For CTS, 148 patients were selected. Missing data (weight/height: 33%) were imputed from the observed distribution per age quantile. 25 possible parameter vectors per subject were simulated with the PK model, to expand the dataset and account for uncertainty in expected clearance. Each derived set was then assessed as a new subject.
A design with 90 subjects randomized to either 160 mg/m2 or TDM, stratified on renal function (≥ 90 ml/min/1.73 m2) with NRM as a primary endpoint was found to be optimal. With a similar design, but Clpred-based dosing as a comparator, 80 more subjects per arm were necessary for sufficient power.
Simulations of the proposed optimal trial showed a decrease in median NRM from 27% in 160 mg/m2 dosing to 10% in TDM-based dosing.

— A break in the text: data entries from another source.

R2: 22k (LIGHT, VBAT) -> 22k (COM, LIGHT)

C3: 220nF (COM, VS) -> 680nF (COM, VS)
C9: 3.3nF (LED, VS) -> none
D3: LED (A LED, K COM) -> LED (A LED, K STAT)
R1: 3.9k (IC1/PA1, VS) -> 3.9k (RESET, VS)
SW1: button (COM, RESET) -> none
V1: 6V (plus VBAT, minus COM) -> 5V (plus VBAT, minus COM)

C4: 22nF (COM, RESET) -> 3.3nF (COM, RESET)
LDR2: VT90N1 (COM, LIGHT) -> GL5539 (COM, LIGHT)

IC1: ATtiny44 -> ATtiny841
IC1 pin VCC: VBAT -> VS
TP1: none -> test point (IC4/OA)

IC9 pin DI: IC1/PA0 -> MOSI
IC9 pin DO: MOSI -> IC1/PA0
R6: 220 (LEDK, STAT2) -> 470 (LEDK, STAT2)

Relapse incidence and graft failure followed an inverse trend: there was 3% increase in relapse, due to more patients being at risk, and 2% more graft failures, as a result from the lower exposures following TDM-based dosing (median AUCT0-∞: 20 mg*h/L compared to 24 mg*h/L). Finally, OS increased from 57% (160 mg/m2) to 72% (TDM-based), although the power for this result was only 63%.
Conclusions:
These results indicate that a substantial survival benefit may be achieved by individualizing the fludarabine dose prior to HCT. However, unpredicted variability and concomitant sub-/supra-optimal exposures in alternative dosing regimens decrease the power of a confirmatory trial for this effect. Therefore, TDM should be used as a comparator, to minimize remaining variability, and at least 90 patients per arm are necessary.
References:
[1] Hahn, T. et al. Significant improvement in survival after allogeneic hematopoietic cell transplantation during a period of significantly increased use, older recipient age, and use of unrelated donors. J Clin Oncol 31, 2437-49 (2013).

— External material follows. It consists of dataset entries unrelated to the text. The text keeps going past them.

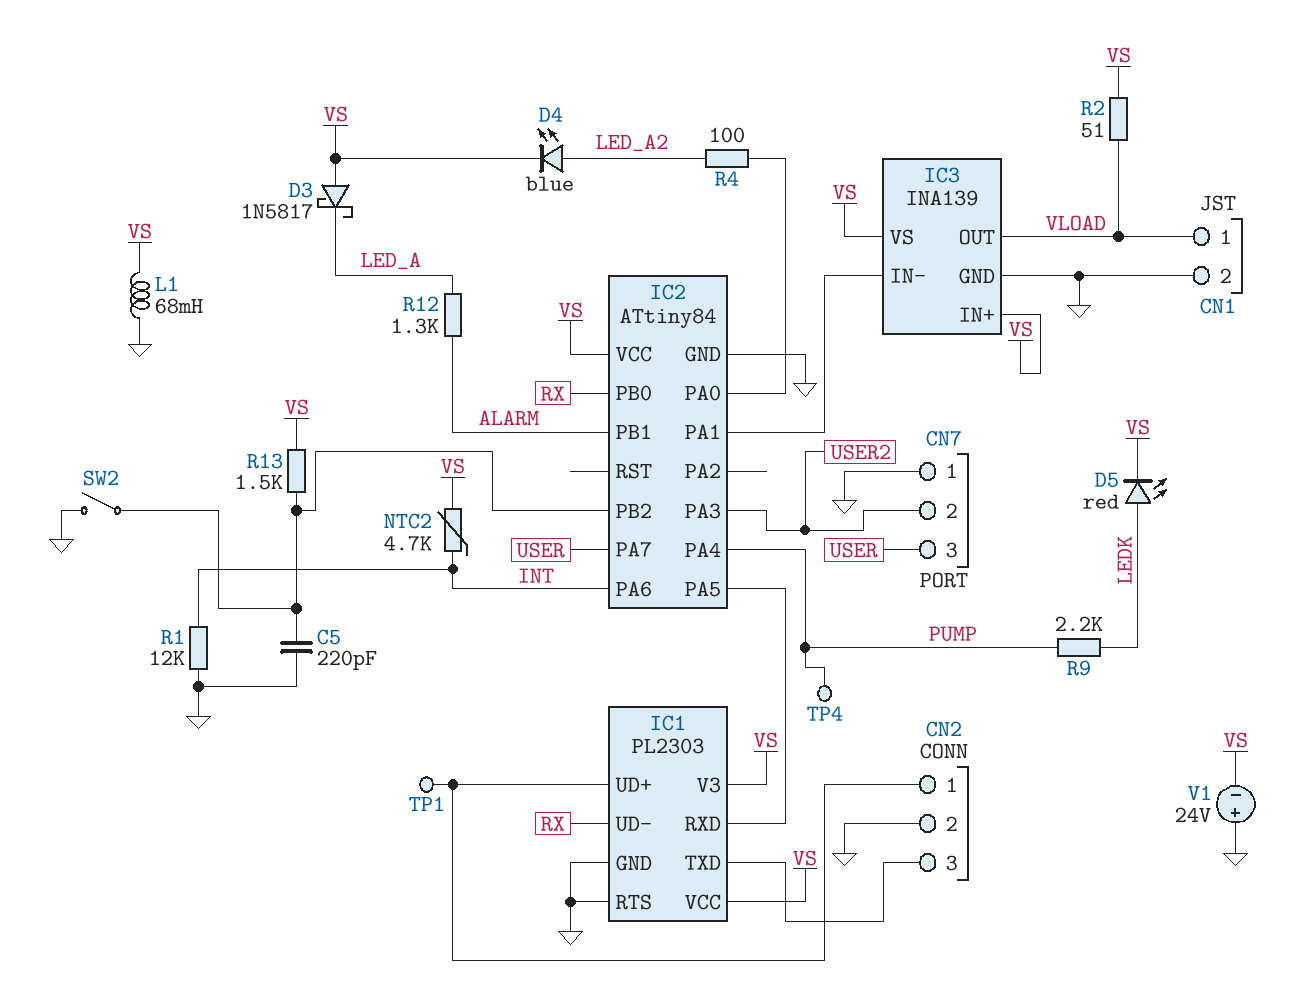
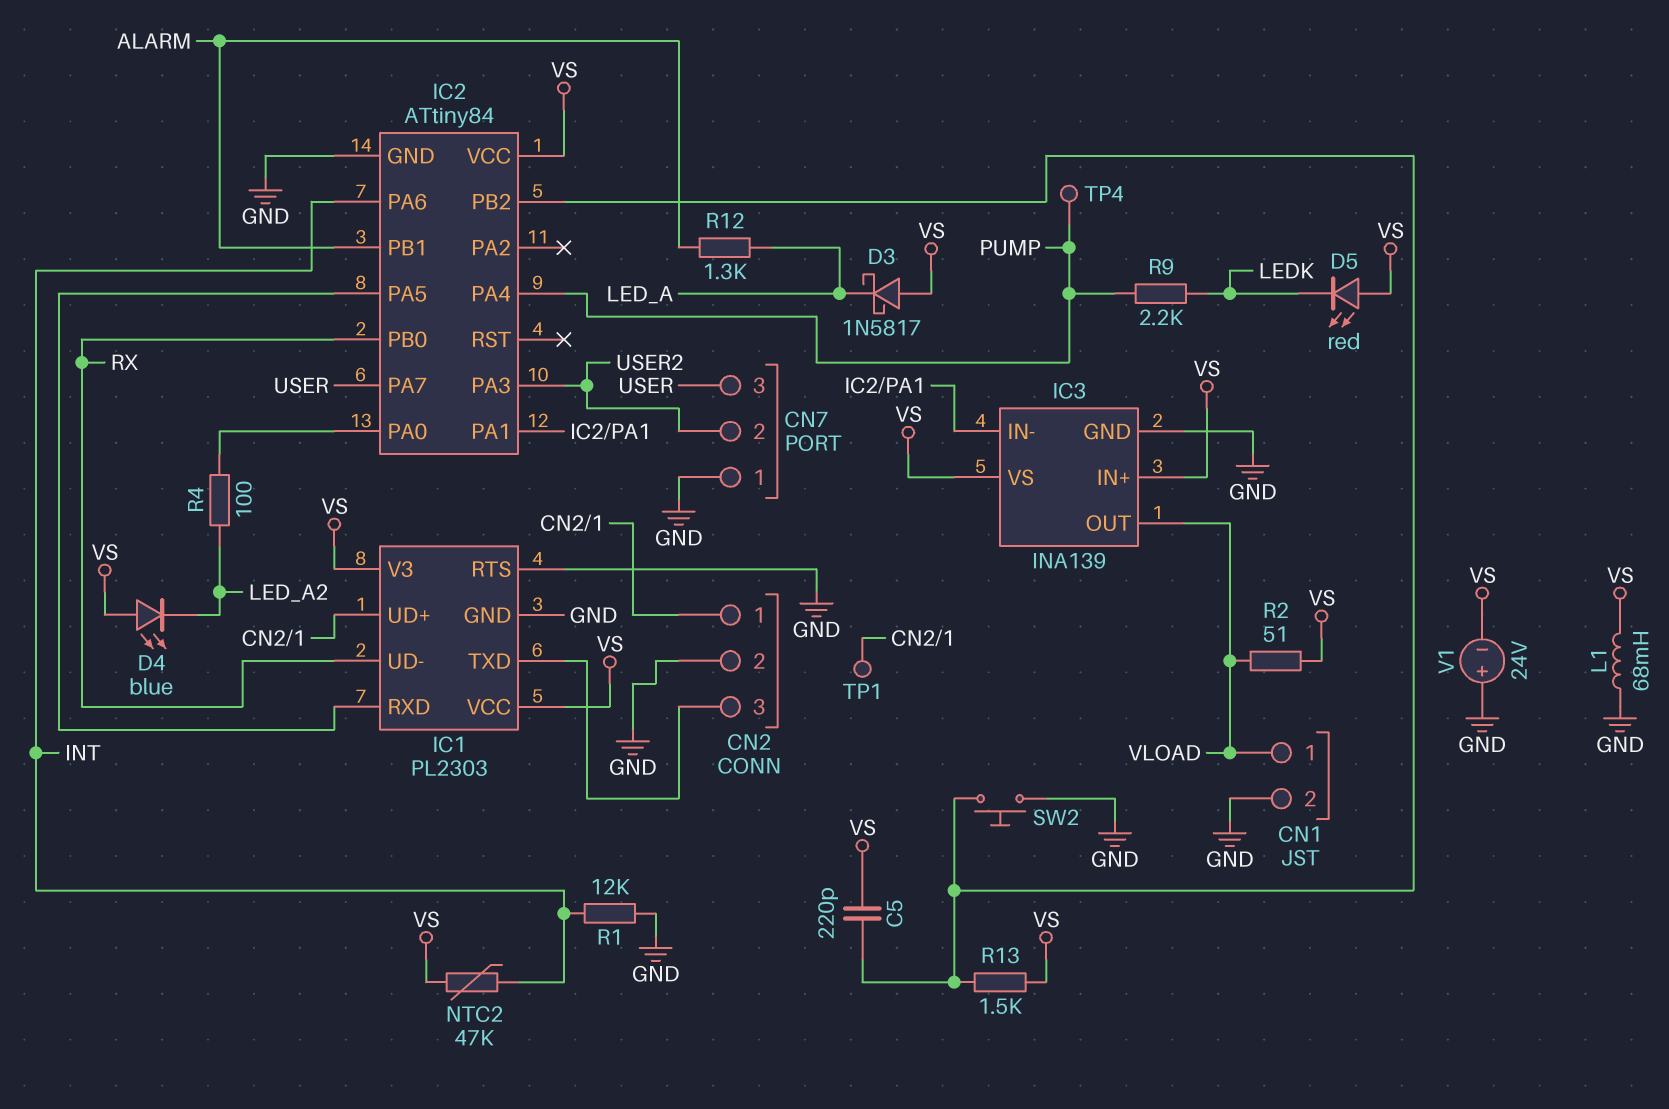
C5: 220pF (GND, IC2/PB2) -> 220pF (IC2/PB2, VS)
D4: LED blue (A LED_A2, K VS) -> LED blue (A VS, K LED_A2)
D5: LED red (A LEDK, K VS) -> LED red (A VS, K LEDK)
NTC2: 4.7k (INT, VS) -> 47k (INT, VS)
SW2: switch (GND, IC2/PB2) -> button (GND, IC2/PB2)

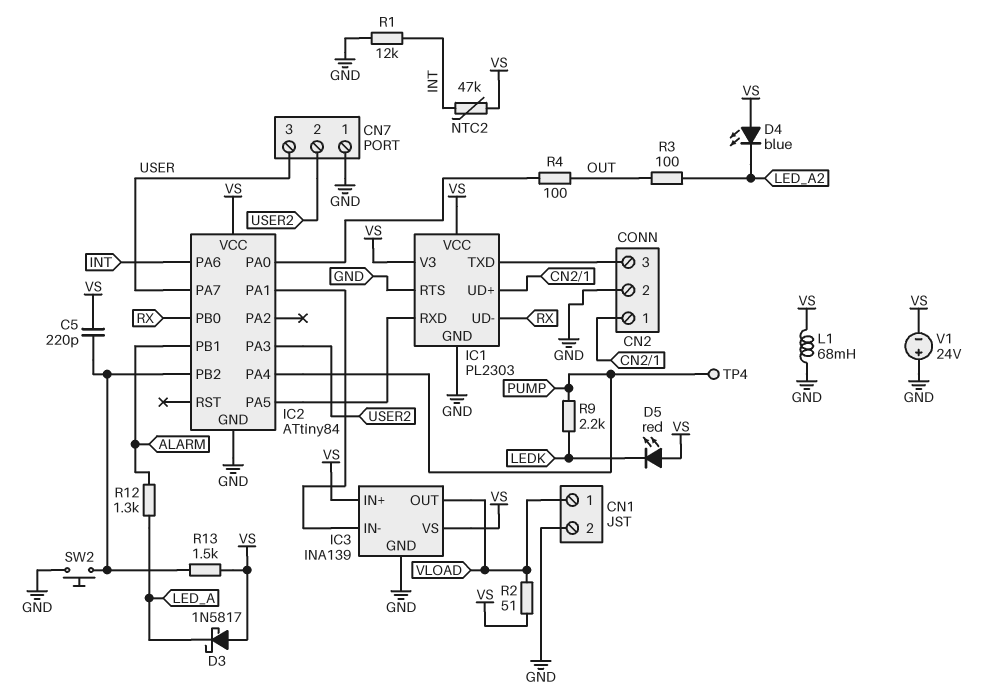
R3: none -> 100 (LED_A2, OUT)
R4: 100 (IC2/PA0, LED_A2) -> 100 (IC2/PA0, OUT)
TP1: test point (CN2/1) -> none

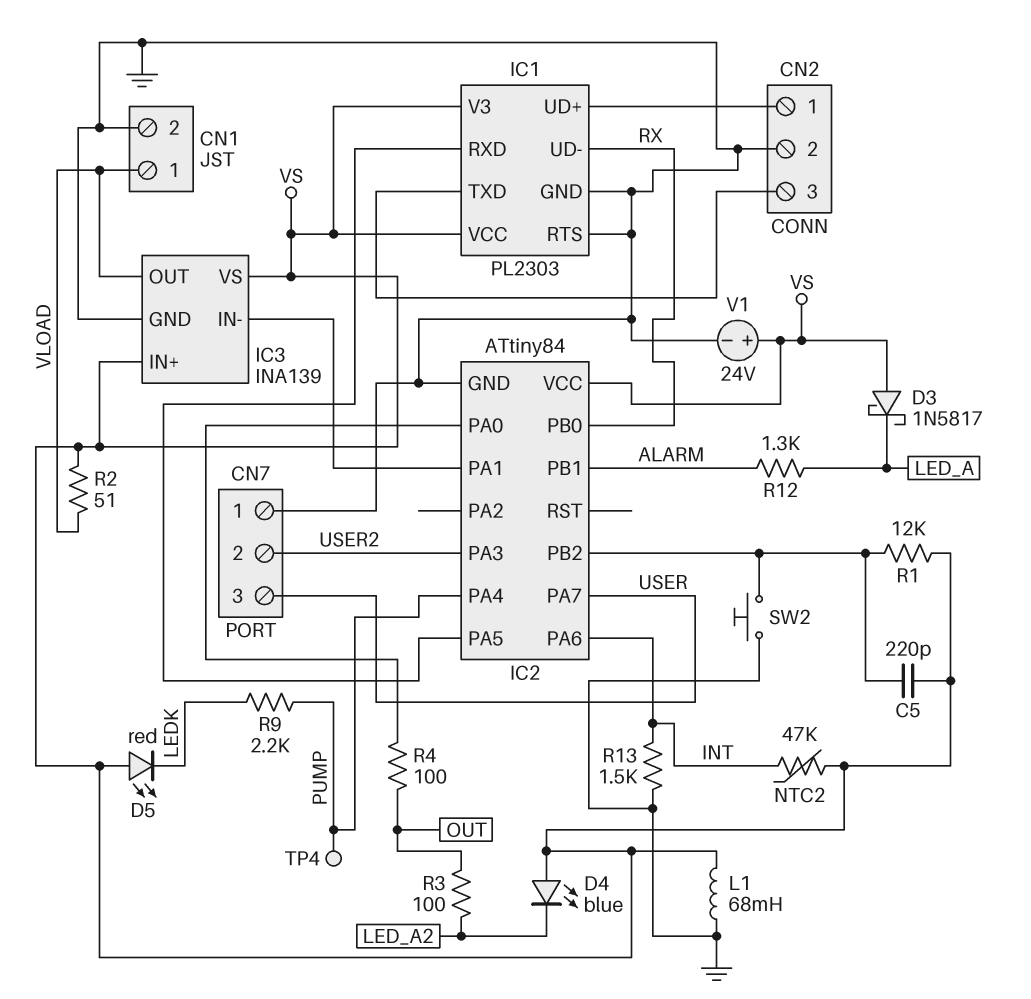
R1: 12k (GND, INT) -> 12k (IC2/PB2, VS)
R13: 1.5k (IC2/PB2, VS) -> 1.5k (GND, INT)
V1: 24V (plus GND, minus VS) -> 24V (plus VS, minus GND)

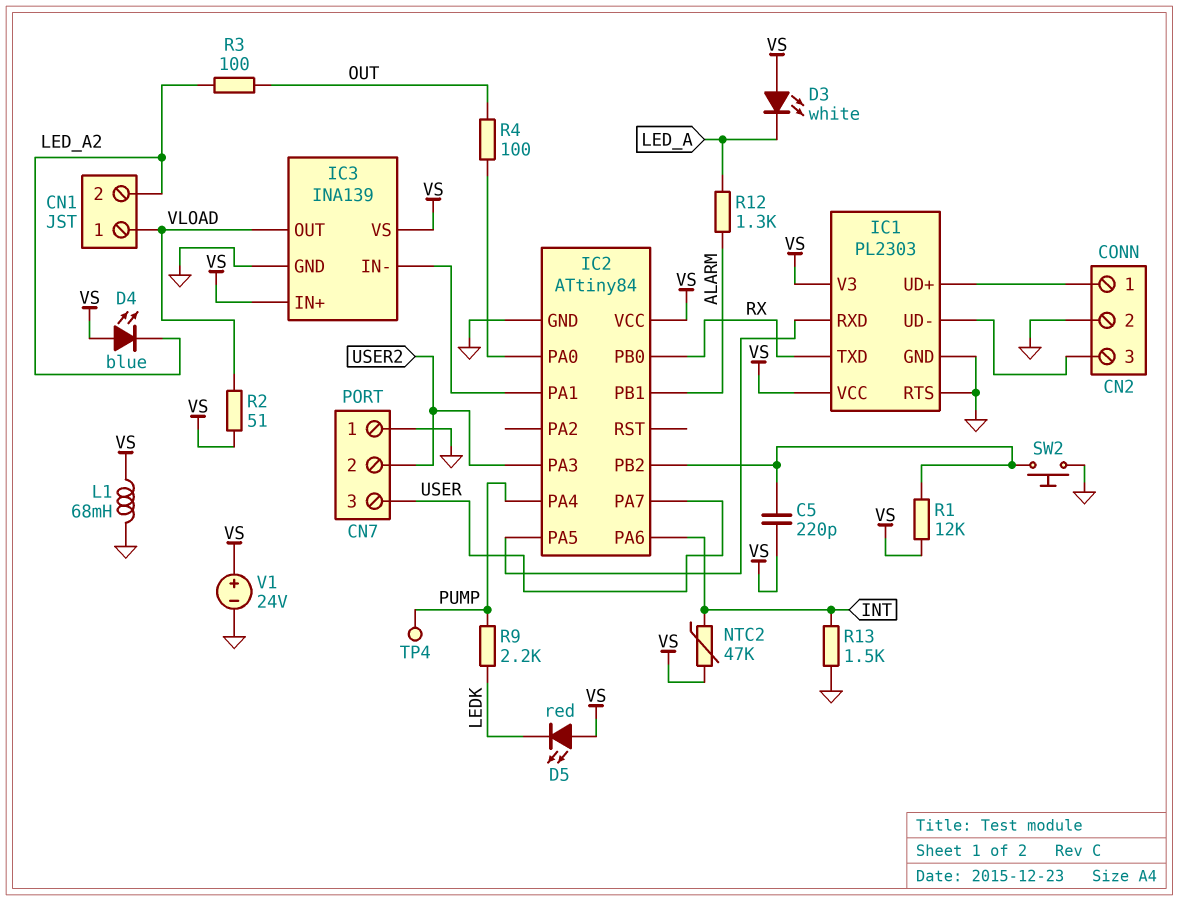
CN1 pin 2: GND -> LED_A2
D3: schottky 1N5817 (A VS, K LED_A) -> LED white (A VS, K LED_A)
IC1 pin TXD: CN2/3 -> RX
IC1 pin UD-: RX -> CN2/3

[2] Gooley, T.A. et al. Reduced mortality after allogeneic hematopoietic-cell transplantation. N Engl J Med 363, 2091-101 (2010).
[3] Admiraal, R. et al. Association between anti-thymocyte globulin exposure and survival outcomes in adult unrelated haemopoietic cell transplantation: a multicentre, retrospective, pharmacodynamic cohort analysis. Lancet Haematol 4, e183-e91 (2017).
[4] Bartelink, I.H. et al. Association of busulfan exposure with survival and toxicity after haemopoietic cell transplantation in children and young adults: a multicentre, retrospective cohort analysis. Lancet Haematol 3, e526-e36 (2016).
[5] J.B. Langenhorst et al. High exposure to fludarabine in conditioning prior to allogeneic hematopoietic cell transplantation predicts impaired CD4 reconstitution and lower probability of survival. Abstract PAGE B-17, (2017).
[6] Ivaturi, V. et al. Pharmacokinetics and Model-Based Dosing to Optimize Fludarabine Therapy in Pediatric Hematopoietic Cell Transplant Recipients. Biol Blood Marrow Transplant 23, 1701-13 (2017).
[7] Sanghavi, K. et al. Personalized fludarabine dosing to reduce nonrelapse mortality in hematopoietic stem-cell transplant recipients receiving reduced intensity conditioning. Transl Res 175, 103-15 e4 (2016).
[8] Long-Boyle, J.R. et al. High fludarabine exposure and relationship with treatment-related mortality after nonmyeloablative hematopoietic cell transplantation. Bone Marrow Transplant 46, 20-6 (2011).
[9] Hinchliffe, S.R. & Lambert, P.C. Flexible parametric modelling of cause-specific hazards to estimate cumulative incidence functions. BMC Med Res Methodol 13, 13 (2013).
[10] Rondon, G. et al. Long-term follow-up of patients who experienced graft failure postallogeneic progenitor cell transplantation. Results of a single institution analysis. Biol Blood Marrow Transplant 14, 859-66 (2008).